Section 1.2.3: Sums and Products
Exercise 25. ▶ [15] Consider the following derivation; is anything amiss?
$$\left( \sum_{i=1}^n a_i \right) \left( \sum_{j=1}^n \frac{1}{a_j} \right) = \sum_{1 \le i \le n} \sum_{1 \le j \le n} \frac{a_i}{a_j} = \sum_{1 \le i \le n} \sum_{1 \le i \le n} \frac{a_i}{a_i} = \sum_{i=1}^n 1 = n.$$
Verified: yes
Solve time: 59s
Solution
We are asked to examine the derivation
$\left( \sum_{i=1}^n a_i \right) \left( \sum_{j=1}^n \frac{1}{a_j} \right) = \sum_{1 \le i \le n} \sum_{1 \le j \le n} \frac{a_i}{a_j} = \sum_{1 \le i \le n} \sum_{1 \le i \le n} \frac{a_i}{a_i} = \sum_{i=1}^n 1 = n.$
We check each step carefully using the rules of Section 1.2.3.
The first equality,
$\left( \sum_{i=1}^n a_i \right) \left( \sum_{j=1}^n \frac{1}{a_j} \right) = \sum_{i=1}^n \sum_{j=1}^n \frac{a_i}{a_j},$
is valid by the distributive law for sums, Eq. (4). Here the outer sum is over $i$ and the inner sum is over $j$, and each term $a_i \cdot \frac{1}{a_j} = \frac{a_i}{a_j}$ appears exactly once.

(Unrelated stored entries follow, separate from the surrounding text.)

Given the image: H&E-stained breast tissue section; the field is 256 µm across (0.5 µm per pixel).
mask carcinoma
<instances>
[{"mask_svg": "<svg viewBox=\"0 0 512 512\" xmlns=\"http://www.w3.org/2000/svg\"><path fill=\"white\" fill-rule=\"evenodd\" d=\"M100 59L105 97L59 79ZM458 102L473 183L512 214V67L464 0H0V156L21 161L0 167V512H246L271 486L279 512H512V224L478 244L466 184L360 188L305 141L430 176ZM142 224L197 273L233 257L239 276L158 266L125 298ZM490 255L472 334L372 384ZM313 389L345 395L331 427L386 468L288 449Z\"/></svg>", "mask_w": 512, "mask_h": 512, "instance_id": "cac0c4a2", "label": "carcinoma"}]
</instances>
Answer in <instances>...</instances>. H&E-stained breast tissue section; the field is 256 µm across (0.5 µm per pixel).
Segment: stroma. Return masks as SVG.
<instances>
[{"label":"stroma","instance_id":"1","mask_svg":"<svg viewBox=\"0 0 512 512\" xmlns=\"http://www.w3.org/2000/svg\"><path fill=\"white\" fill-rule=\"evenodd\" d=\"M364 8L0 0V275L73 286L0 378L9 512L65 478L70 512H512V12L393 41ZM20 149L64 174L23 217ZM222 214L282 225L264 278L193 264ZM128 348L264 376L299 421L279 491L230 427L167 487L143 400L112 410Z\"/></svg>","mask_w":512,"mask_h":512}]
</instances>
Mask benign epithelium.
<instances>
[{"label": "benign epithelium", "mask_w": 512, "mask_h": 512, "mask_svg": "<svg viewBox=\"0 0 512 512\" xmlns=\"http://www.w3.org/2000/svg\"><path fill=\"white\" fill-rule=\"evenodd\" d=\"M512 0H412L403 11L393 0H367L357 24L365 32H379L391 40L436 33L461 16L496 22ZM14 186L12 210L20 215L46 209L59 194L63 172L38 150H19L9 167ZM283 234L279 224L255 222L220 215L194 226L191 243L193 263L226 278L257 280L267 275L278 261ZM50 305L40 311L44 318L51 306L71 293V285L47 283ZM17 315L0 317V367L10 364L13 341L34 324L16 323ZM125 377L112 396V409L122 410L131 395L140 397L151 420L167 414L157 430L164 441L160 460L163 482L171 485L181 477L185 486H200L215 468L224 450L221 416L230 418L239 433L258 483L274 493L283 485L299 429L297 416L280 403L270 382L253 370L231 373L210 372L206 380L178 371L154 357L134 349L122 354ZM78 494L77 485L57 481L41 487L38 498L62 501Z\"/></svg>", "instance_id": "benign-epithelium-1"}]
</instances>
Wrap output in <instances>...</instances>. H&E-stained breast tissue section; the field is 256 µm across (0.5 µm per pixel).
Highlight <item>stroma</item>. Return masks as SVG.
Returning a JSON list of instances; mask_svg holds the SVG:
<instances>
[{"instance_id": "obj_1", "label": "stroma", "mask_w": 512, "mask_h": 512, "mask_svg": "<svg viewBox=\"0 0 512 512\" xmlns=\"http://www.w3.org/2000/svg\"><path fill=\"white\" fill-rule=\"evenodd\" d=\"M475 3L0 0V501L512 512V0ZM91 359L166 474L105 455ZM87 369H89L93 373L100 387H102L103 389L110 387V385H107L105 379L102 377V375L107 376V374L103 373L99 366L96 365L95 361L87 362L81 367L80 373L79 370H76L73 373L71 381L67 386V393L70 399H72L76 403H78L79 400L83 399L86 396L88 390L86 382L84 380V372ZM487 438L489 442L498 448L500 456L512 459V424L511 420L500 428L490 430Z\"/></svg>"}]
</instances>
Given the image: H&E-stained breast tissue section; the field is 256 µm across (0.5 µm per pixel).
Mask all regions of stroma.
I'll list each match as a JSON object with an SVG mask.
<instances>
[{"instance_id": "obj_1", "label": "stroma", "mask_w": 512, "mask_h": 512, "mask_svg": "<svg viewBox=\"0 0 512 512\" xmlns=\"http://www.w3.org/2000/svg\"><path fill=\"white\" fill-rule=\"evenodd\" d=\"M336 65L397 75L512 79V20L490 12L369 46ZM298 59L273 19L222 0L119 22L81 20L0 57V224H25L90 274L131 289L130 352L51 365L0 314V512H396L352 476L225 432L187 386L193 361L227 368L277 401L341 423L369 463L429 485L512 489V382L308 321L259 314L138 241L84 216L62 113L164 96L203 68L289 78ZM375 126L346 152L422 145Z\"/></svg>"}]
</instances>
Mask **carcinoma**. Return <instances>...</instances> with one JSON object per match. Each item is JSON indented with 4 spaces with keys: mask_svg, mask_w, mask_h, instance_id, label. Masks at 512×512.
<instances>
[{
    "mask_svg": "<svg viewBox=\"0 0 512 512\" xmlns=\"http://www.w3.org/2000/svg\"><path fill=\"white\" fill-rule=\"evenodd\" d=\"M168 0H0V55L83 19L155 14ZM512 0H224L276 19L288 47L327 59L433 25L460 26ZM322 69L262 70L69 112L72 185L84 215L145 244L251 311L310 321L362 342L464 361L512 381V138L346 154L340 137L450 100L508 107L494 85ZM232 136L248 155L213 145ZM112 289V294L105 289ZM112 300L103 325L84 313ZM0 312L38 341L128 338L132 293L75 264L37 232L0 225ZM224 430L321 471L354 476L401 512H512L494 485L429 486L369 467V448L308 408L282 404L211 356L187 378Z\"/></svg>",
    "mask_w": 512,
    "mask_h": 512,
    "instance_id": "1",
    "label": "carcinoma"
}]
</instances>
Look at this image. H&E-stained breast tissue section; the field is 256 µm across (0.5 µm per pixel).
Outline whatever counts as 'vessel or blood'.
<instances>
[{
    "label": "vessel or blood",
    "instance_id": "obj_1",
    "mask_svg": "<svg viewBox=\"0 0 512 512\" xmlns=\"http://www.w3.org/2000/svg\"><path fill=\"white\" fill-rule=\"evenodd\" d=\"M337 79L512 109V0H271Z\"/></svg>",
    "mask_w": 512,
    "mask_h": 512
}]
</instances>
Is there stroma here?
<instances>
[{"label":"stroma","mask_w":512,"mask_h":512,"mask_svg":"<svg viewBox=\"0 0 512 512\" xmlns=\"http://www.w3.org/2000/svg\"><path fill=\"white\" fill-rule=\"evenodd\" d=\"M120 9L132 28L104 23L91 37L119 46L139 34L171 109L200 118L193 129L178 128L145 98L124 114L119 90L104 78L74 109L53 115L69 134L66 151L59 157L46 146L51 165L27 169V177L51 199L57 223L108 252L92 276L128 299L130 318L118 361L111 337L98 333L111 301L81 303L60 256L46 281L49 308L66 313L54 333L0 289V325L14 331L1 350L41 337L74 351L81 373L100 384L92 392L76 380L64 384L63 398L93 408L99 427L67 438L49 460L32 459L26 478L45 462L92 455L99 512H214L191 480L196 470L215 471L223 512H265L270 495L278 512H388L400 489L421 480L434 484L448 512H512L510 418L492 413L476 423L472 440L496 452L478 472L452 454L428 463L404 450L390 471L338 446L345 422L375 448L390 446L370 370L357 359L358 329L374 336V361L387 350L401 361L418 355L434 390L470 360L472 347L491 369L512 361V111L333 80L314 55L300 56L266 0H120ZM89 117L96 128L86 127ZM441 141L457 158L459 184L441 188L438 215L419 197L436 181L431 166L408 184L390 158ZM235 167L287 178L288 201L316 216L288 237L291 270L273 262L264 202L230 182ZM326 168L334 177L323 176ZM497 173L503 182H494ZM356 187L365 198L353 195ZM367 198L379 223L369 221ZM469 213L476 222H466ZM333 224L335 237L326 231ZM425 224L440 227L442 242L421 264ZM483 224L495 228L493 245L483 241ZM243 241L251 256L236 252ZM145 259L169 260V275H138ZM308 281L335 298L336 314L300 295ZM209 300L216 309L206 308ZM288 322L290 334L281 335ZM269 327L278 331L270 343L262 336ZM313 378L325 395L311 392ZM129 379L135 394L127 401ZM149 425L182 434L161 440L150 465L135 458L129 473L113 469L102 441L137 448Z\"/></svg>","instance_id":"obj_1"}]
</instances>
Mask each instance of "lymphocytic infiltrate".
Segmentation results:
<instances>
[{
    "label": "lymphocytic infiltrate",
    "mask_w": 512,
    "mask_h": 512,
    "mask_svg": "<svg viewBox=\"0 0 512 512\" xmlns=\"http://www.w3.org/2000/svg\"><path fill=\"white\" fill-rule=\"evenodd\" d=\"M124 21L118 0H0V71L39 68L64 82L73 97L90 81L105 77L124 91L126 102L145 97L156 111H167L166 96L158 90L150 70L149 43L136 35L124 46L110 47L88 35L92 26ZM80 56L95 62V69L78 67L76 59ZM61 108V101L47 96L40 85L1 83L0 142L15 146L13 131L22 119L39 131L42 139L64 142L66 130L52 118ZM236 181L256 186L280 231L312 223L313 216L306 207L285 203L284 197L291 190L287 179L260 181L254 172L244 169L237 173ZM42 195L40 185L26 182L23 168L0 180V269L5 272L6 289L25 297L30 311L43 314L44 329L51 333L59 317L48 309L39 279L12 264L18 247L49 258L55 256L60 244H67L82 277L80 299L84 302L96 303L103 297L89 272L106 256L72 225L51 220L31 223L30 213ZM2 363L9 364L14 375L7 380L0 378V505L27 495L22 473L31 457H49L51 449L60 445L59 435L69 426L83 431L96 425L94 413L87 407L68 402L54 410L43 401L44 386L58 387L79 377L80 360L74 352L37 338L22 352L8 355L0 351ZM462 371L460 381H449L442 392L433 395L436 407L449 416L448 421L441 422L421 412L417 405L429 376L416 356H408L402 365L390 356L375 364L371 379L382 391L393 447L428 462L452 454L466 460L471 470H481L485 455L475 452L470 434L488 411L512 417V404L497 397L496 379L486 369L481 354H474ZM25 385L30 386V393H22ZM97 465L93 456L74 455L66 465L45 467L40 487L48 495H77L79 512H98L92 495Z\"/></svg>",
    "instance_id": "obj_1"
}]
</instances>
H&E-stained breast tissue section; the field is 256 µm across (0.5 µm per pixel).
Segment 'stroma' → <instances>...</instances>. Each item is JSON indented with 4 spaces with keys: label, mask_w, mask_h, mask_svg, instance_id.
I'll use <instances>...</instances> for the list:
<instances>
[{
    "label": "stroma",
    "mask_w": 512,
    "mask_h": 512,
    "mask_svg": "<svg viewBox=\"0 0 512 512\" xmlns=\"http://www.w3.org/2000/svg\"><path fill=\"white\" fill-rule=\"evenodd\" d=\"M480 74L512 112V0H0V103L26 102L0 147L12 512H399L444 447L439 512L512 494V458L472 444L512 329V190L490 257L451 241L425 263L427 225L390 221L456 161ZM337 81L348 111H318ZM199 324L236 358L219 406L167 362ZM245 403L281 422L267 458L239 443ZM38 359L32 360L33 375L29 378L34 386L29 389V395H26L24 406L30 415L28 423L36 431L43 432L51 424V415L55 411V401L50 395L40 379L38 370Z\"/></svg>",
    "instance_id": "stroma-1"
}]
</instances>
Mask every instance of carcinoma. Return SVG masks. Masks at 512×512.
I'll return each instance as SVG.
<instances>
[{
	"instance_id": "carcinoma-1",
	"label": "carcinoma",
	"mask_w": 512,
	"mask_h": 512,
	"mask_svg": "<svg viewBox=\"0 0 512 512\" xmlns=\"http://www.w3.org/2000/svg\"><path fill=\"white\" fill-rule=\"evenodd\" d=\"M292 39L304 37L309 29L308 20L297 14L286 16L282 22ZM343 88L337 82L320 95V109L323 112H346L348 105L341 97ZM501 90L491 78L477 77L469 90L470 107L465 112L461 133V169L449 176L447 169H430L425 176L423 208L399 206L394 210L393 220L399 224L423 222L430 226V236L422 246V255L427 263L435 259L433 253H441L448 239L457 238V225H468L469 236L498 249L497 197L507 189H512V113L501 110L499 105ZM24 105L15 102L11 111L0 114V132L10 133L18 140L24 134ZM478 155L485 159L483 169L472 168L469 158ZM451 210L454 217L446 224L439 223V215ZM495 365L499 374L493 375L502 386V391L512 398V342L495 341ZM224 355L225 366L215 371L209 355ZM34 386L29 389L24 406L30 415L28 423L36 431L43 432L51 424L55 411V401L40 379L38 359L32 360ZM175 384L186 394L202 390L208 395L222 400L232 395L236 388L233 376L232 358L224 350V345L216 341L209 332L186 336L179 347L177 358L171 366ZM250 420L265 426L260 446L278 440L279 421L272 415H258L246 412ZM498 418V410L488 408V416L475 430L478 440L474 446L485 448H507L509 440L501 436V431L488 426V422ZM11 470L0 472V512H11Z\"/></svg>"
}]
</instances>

The second equality in the derivation is
$\sum_{1 \le i \le n} \sum_{1 \le j \le n} \frac{a_i}{a_j} = \sum_{1 \le i \le n} \sum_{1 \le i \le n} \frac{a_i}{a_i}.$
This step is incorrect. The inner summation index $j$ was replaced by $i$, and the term $\frac{a_i}{a_j}$ was replaced by $\frac{a_i}{a_i} = 1$. This is a misuse of notation: $i$ and $j$ are distinct indices, and the replacement $j \mapsto i$ is not justified by any of the rules (b), (c), or (d) for manipulating sums. In particular, changing the index variable cannot be done independently in the middle of a double sum without preserving the permutation of values, as in Eq. (5). Here the effect of the incorrect substitution is to remove all terms where $i \ne j$, leaving only the diagonal terms $i = j$. The sum
$\sum_{1 \le i \le n} \sum_{1 \le j \le n} \frac{a_i}{a_j}$
actually contains $n^2$ terms, whereas the modified sum
$\sum_{1 \le i \le n} \sum_{1 \le i \le n} \frac{a_i}{a_i} = \sum_{i=1}^n n \cdot 1 = n^2$
would contain $n^2$ terms, each equal to $1$. Even if one interprets the sum naively as written, it does not reduce to $n$.
The final steps
$\sum_{i=1}^n 1 = n$
are correct only if one has exactly one $1$ for each $i$, but in the previous incorrect step the inner summation was miswritten. Therefore, the final conclusion $n$ is wrong.
The correct evaluation of the original double sum is
$\sum_{i=1}^n \sum_{j=1}^n \frac{a_i}{a_j} = \sum_{i=1}^n \sum_{j=1}^n \frac{a_i}{a_j}.$
No further simplification to a single sum of $n$ terms is valid without additional assumptions on the $a_i$. In general, this double sum contains $n^2$ terms and cannot be collapsed to $n$.
This completes the proof.
∎
Notes
The error illustrates a common pitfall when manipulating double sums: the indices of summation must remain distinct unless a valid permutation or change-of-variable is applied. Rule (b) allows renaming an index, but the replacement $j \mapsto i$ is not a bijection of the relevant set ${1,2,\dots,n}$ and changes the value of the sum.